Often, design and fabrication of MRAM cells involves a tradeoff between achieving high MA strength in the free region and other often-desirable characteristics of the cell. For example, a thin (i.e., short height) free region, adjacent to an MA-inducing material, may have a high ratio of contact-to-non-contacted portions and therefore, high MA strength. However, a thin free region may have a low “energy barrier ratio” (Eb/kT, wherein, Eb represents the cell's energy barrier, k is the Boltzmann constant, and T is the temperature of the cell), compared to a thick free region. The Eb and energy barrier ratio are indications of the cell's thermal stability and, therefore, its data retention. The lower the Eb and the lower the energy barrier ratio, the more prone the cell may be to premature switching. A thin free region may also have low tunnel magnetoresistance (“TMR”). TMR is a ratio of the difference between the cell's electrical resistance in the anti-parallel stage (Rap) and its resistance in the parallel stage (Rp) to RP (i.e., TMR=(Rap−Rp)/Rp). Low TMR may lower a cell's read-out signal and may slow the reading of the MRAM cell during operation. Low TMR may also necessitate use of high programming current. Thus, there is often a tradeoff between, on the one hand, forming a free region to be thin so as to achieve a high MA strength and, on the other hand, forming the free region to be thick so as to achieve a high Eb, high energy barrier ratio, high thermal stability, high data retention, and use of low programming current.

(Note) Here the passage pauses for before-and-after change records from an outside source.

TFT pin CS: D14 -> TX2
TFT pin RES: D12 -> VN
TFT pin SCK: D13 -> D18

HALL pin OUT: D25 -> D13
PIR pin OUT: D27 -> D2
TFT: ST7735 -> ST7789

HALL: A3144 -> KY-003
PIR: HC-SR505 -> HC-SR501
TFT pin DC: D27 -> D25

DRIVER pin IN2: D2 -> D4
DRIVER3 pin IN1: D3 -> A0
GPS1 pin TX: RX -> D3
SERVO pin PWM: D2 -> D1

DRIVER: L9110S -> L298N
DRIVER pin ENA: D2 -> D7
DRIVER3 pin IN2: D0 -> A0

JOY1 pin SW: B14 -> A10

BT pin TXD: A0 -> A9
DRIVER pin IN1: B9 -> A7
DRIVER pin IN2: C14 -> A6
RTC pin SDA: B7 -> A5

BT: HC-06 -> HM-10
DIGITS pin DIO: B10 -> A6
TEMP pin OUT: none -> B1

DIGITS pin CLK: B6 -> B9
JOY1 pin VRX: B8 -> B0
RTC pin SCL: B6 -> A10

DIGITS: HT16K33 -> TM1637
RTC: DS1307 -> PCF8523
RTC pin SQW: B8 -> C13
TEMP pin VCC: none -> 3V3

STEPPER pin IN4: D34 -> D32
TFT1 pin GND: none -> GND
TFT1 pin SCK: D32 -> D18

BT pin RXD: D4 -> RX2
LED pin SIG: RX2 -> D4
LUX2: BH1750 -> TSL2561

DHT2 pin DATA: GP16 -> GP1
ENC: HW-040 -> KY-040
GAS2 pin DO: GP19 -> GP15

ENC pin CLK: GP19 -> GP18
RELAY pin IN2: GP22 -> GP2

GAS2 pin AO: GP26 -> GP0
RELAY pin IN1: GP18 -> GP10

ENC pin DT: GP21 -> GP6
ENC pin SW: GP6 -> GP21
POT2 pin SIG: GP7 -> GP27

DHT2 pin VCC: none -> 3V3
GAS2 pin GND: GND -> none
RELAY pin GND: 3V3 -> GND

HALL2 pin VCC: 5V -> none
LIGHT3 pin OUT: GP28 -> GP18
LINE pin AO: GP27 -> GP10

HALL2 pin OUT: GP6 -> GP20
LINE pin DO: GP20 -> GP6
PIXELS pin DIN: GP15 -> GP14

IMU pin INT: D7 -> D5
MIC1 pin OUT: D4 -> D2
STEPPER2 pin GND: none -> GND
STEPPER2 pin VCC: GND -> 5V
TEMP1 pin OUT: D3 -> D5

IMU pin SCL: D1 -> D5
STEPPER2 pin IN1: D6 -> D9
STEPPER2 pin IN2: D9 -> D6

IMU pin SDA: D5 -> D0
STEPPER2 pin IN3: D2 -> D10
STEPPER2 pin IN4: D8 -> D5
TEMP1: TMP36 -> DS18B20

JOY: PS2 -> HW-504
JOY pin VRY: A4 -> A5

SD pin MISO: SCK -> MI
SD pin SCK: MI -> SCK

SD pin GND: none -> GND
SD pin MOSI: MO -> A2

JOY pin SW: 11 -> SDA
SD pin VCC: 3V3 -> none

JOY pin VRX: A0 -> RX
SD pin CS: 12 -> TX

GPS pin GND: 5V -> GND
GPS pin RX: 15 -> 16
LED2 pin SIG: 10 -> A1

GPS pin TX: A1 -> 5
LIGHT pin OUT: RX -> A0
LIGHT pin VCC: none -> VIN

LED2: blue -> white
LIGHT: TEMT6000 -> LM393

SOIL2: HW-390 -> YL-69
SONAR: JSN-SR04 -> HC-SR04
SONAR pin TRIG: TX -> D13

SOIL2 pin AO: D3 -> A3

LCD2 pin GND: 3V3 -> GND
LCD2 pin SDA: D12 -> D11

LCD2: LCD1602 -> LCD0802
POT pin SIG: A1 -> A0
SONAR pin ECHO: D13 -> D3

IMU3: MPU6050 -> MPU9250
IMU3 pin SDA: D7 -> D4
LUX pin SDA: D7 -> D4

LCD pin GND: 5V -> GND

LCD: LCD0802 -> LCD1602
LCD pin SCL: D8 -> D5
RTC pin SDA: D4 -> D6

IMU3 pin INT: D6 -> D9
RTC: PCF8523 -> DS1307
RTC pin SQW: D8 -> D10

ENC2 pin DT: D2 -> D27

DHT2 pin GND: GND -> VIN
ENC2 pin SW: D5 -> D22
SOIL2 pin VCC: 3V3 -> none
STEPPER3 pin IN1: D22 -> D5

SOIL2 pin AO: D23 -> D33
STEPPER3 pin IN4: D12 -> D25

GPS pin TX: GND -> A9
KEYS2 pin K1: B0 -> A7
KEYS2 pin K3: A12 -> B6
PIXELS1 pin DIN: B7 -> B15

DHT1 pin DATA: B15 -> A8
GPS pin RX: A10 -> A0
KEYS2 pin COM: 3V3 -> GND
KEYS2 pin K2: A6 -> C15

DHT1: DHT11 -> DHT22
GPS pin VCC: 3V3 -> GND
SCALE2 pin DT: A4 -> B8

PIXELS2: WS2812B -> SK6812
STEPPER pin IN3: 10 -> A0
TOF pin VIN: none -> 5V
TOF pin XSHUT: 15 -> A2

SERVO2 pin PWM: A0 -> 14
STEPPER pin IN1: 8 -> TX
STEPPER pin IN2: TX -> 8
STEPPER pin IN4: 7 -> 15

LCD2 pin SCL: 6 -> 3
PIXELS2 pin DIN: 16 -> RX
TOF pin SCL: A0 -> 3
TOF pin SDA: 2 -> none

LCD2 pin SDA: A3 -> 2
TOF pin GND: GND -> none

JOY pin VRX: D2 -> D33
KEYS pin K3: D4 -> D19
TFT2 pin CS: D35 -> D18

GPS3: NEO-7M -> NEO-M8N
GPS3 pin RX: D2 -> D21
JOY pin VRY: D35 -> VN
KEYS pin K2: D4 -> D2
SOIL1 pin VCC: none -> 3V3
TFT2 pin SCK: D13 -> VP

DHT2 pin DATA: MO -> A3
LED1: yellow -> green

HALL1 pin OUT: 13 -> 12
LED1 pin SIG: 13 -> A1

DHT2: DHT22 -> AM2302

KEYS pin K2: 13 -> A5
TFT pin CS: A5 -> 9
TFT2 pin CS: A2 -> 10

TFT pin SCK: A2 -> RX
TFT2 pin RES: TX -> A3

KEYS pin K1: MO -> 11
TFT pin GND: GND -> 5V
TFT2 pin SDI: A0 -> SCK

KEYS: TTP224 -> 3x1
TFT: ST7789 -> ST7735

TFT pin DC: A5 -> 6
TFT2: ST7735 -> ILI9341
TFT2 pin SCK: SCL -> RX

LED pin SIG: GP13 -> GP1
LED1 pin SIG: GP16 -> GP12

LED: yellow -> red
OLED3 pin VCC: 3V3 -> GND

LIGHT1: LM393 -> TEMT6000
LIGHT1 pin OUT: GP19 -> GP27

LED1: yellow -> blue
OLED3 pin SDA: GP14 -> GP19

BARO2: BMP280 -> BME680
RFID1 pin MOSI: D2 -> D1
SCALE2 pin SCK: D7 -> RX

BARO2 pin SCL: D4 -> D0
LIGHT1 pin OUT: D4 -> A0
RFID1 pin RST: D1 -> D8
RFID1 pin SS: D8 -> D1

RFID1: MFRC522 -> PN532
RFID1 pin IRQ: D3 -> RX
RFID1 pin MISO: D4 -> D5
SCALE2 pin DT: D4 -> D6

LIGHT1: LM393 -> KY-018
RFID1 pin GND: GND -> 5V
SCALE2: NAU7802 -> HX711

Efforts have been made to form thick free regions that have high MA strength by positioning the free region between two MA-inducing materials, which doubles the surface area of the magnetic material exposed to the MA-inducing material. However, MA-inducing material may be prone to structural defects in its microstructure when formed over conventional base materials of MRAM cell structures base materials such as tantalum (Ta) or ruthenium (Ru)). The structural defects in the MA-inducing material may lead to the overlying magnetic material of the free region being formed with structural defects or to the structural defects propagating from the MA-inducing material to the magnetic material after the magnetic material is formed. Moreover, where the free region is thick, the structural defects may be more pronounced, having more volume in which to form and propagate. The defects in the free region may degrade the magnetic properties of the region and also, the MRAM cell as a whole. Therefore, fabricating MRAM cells with dual surface/interface MA-inducing regions to achieve high MA strength without degrading other properties often presents challenges.
In addition, attempts to increase MA strength, decrease programming current, increase TMR, increase thermal stability, or increase the energy barrier ratio Eb/kT are also often met with the challenges of maintaining consistency from cell to cell in an array of MRAM cells and of selecting materials that are not prone to degradation during the fabrication processes. For example, some materials that may be conducive to forming magnetic regions with high MA strength may have a low thermal tolerance or may have a tendency to be formed with structural defects, leading to inconsistent characteristics or degradation of characteristics within a memory array. Variations in physical, chemical, or other characteristics of the MRAM cells, may lead to increased electrical resistance variation between cells and variations in other magnetic properties, which then lead to less reliable operation and functioning of the array, overall. Thus, fabricating arrays of MRAM cells with precision and consistency from cell to cell and without sacrificing performance has often presented challenges.